Task to carry out – Pictures do not belong in the copy; print every entry exactly as it stands.

Scene image comparisons –
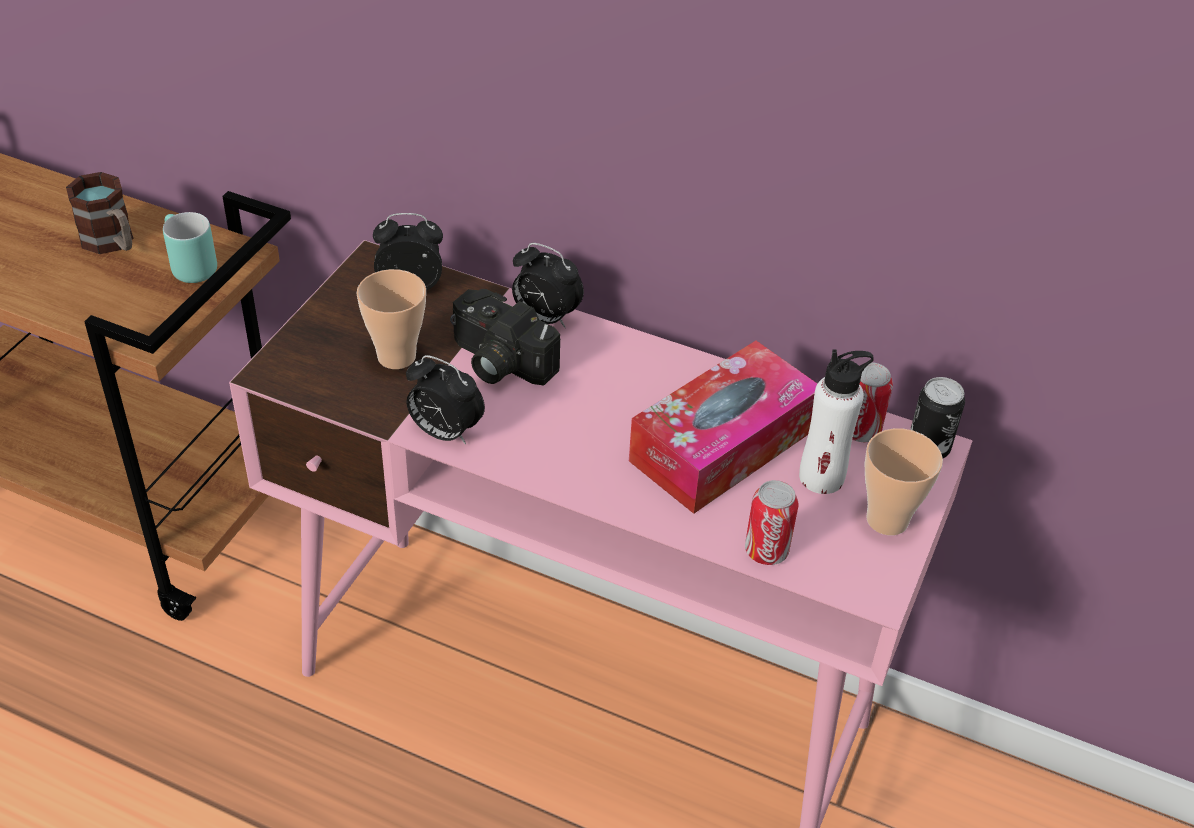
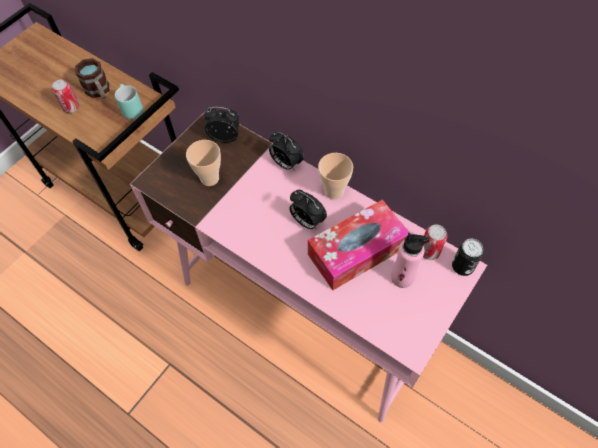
camera: 15 degrees right, 15 degrees up
alarm clock [406,355,485,444] -> alarm clock moved to [289,190,327,230]
camera [450,289,561,386] -> none
can [745,480,798,565] -> can moved to [52,80,80,113]
white bottle [799,349,874,494] -> pink bottle [391,233,430,288]
cup [865,428,943,535] -> cup moved to [318,153,353,199]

Response below –
camera: 15 degrees right, 15 degrees up
alarm clock [406,355,485,444] -> alarm clock moved to [289,190,327,230]
camera [450,289,561,386] -> none
can [745,480,798,565] -> can moved to [52,80,80,113]
white bottle [799,349,874,494] -> pink bottle [391,233,430,288]
cup [865,428,943,535] -> cup moved to [318,153,353,199]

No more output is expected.